April 24, 2005
Saramago Nobel Lecture

From José Saramago's Nobel Lecture:

At the time I thought, though my grandmother was also a very wise woman, she couldn't rise to the heights grandfather could, a man who, lying under a fig tree, having at his side José his grandson, could set the universe in motion just with a couple of words. It was only many years after, when my grandfather had departed from this world and I was a grown man, I finally came to realise that my grandmother, after all, also believed in dreams. There could have been no other reason why, sitting one evening at the door of her cottage where she now lived alone, staring at the biggest and smallest stars overhead, she said these words: "The world is so beautiful and it is such a pity that I have to die". She didn't say she was afraid of dying, but that it was a pity to die, as if her hard life of unrelenting work was, in that almost final moment, receiving the grace of a supreme and last farewell, the consolation of beauty revealed. She was sitting at the door of a house like none other I can imagine in all the world, because in it lived people who could sleep with piglets as if they were their own children, people who were sorry to leave life just because the world was beautiful; and this Jerónimo, my grandfather, swineherd and story-teller, feeling death about to arrive and take him, went and said goodbye to the trees in the yard, one by one, embracing them and crying because he knew he wouldn't see them again.

Beautiful.

Posted by Bill Stilwell at 09:49 PM
April 22, 2005
Stardust - Needs a third act?

So, I'm thinking the upcoming film adaptation of Neil Gaiman's Stardust is going to suck:

A few months ago, it was announced that Vaughn would also produce and direct an adaptation of Neil Gaiman and Charles Vess' graphic novel Stardust sometime after he finishes X-Men 3. "I've written the treatment, but I'm not a writer, so I'm just trying to find the right writer," he updated us. "Obviously, to make it into a movie, I have to change it a bit, and put a new third act on. It's going to be cool, sort of like 'Princess Bride' meets 'Midnight Run'." Vaughn mentioned that he has some limited edition art that Charles Vess sent him, but that his movie would look somewhat different. "The way he paints is very Victorian in a way, but I want it to have more of a modern look. I think the problem is that when people say 'we're going to do a fairy tale, so therefore, let's shoot it in a fairytale way.' I wanted to shoot it more modern and grittier."

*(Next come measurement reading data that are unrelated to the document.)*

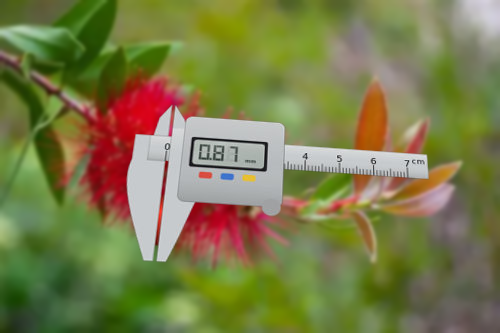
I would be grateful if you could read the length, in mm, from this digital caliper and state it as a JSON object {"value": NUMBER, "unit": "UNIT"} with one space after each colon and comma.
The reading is {"value": 0.87, "unit": "mm"}
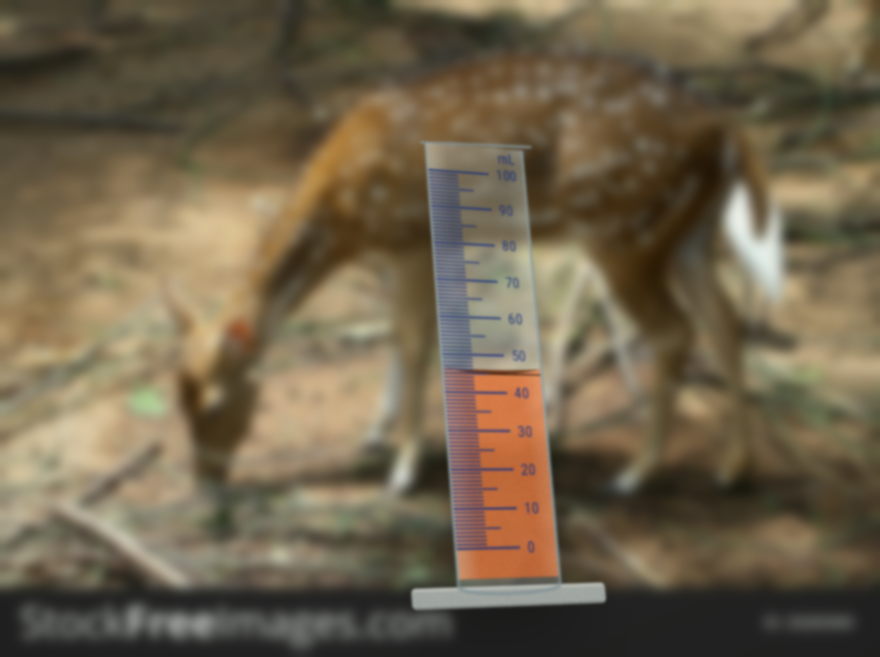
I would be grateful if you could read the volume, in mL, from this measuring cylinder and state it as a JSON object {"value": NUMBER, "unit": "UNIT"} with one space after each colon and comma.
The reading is {"value": 45, "unit": "mL"}
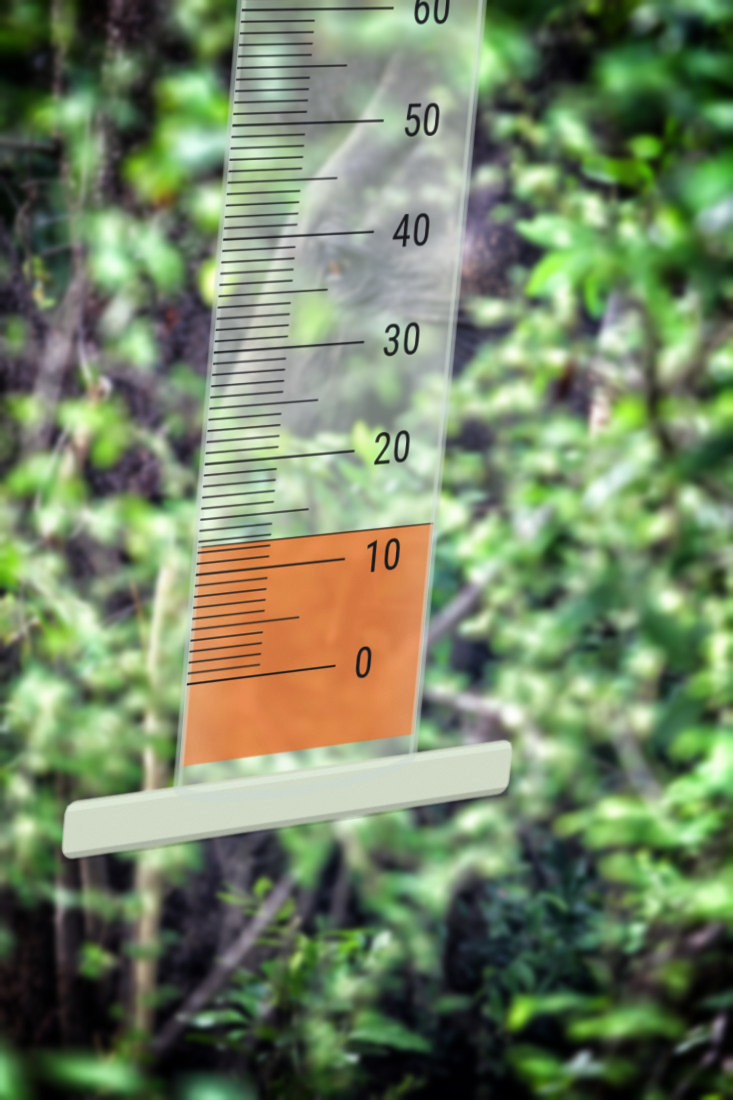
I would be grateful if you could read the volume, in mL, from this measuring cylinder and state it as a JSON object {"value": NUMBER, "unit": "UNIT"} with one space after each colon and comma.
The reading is {"value": 12.5, "unit": "mL"}
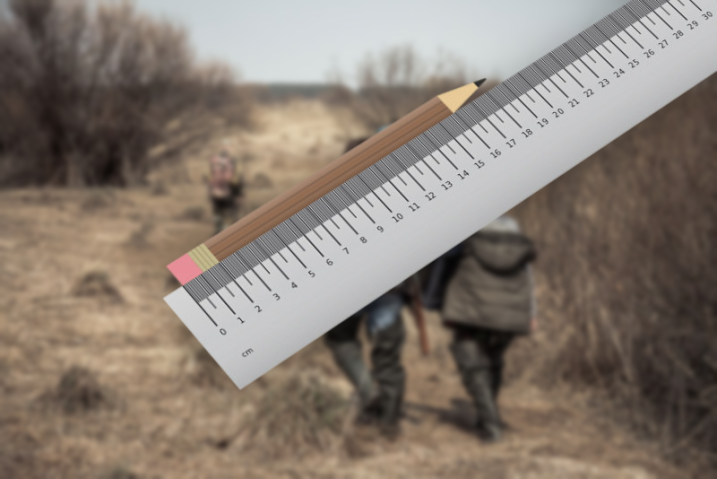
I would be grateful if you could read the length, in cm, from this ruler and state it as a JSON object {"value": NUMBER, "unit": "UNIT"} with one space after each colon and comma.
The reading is {"value": 18.5, "unit": "cm"}
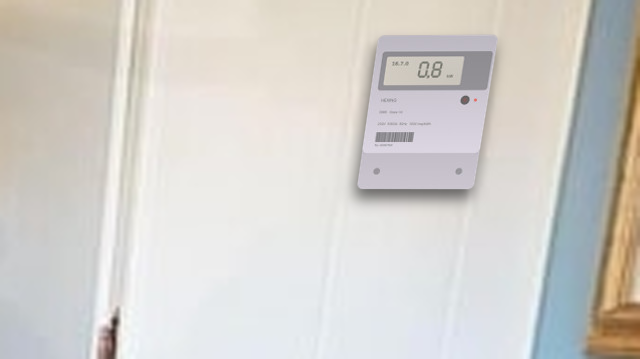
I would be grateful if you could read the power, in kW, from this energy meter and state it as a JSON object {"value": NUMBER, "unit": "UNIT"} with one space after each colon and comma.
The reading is {"value": 0.8, "unit": "kW"}
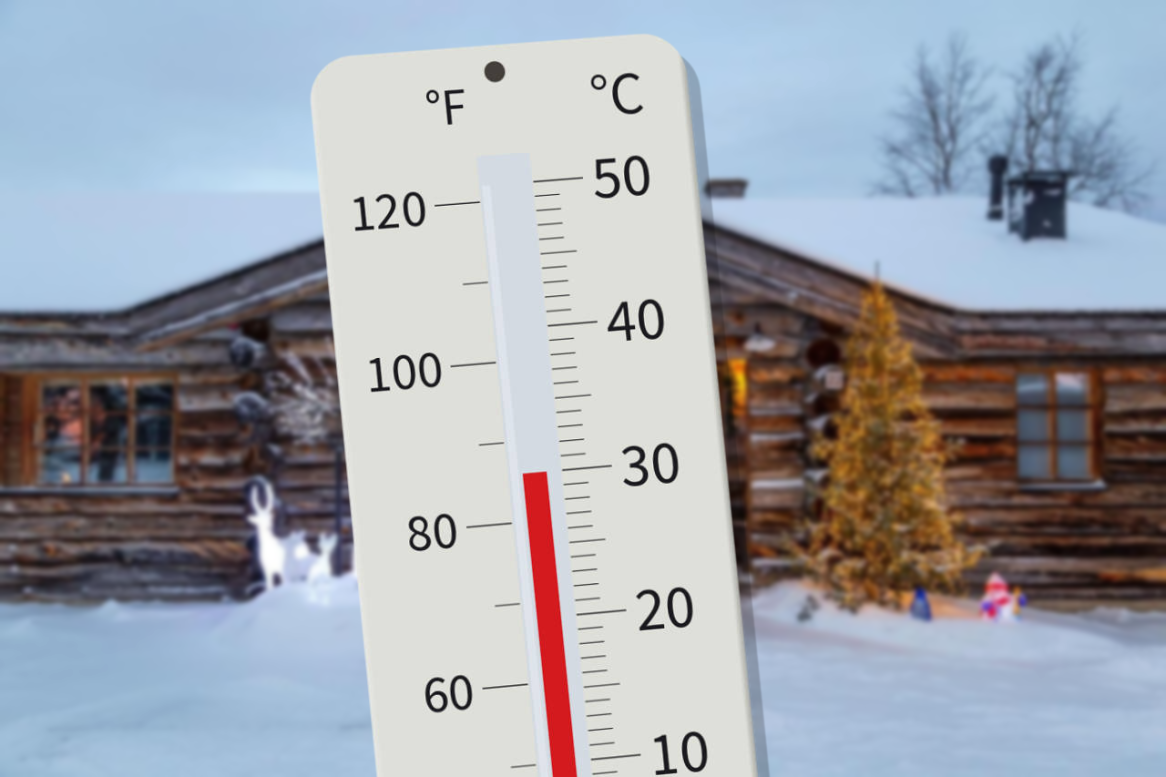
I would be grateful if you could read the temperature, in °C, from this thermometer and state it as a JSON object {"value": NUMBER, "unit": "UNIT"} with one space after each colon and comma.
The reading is {"value": 30, "unit": "°C"}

Oh, and dude, this just makes you sound like an idiot:

"I like comic books, but I don't read them like I used to," he told us. "I quite like graphic novels more than comic books."
Posted by Bill Stilwell at 07:29 AM
April 17, 2005
Reading: A Report

Only 2 completed books in the past three weeks. This is mostly because I'm doing my typical thing of reading multiple books at once, and when two of those books are Collapse and System of the World, I spend a lot of time reading without finishing, it seems. So anyway:

  • The Outlaw Sea, by William Langewiesche. If you're feeling like you don't have enough free-floating anxiety about ways terrorists could bring about physical and economic devastation, this book is for you. What I took from this book is: the ocean, and the ships on it, are basically unregulated due to flags of convenience; most containers enter countries without being inspected; piracy is a major problem; never, ever take an Estonian ferry; and ship decommisioning is an environmental disaster. A lot of the book originated in articles for The Atlantic, which results in a bit of a disjointed feel - there's little to connect the various sections except that they all relate to water-based commerce/travel.
  • Grits, by Niall Griffiths. Griffiths first novel, and the reason he gets called the Welsh Irvine Welsh. There's a fair amount of Trainspotting in this book, on the surface - a group of outsiders telling their experiences of various types of addiction in dialect, with no shortage of sex, violence and profanity. Beneath the surface, though, I think Griffiths is working different ground - he's fascinated by how these characters, already on edge of society, conduct themselves in a place that is on the edge geographically as well. As he puts in an interview:
    I'm fascinated in the ways landscapes work on a people, on their social and linguistic habits etc. We are an ancient people in an ancient landscape of lakes and of mountains; a liminal race in a liminal place, and mad, fascinating and seemingly irrational things happen in these breaches between worlds. This question is central to my writing and I'll continue to address it until I die.
    As I've found with other authors that use dialect (Welsh, James Kelman), it was a bit of a struggle to read this book at the start, but eventually the language forms its own world and you can really hear the characters voices.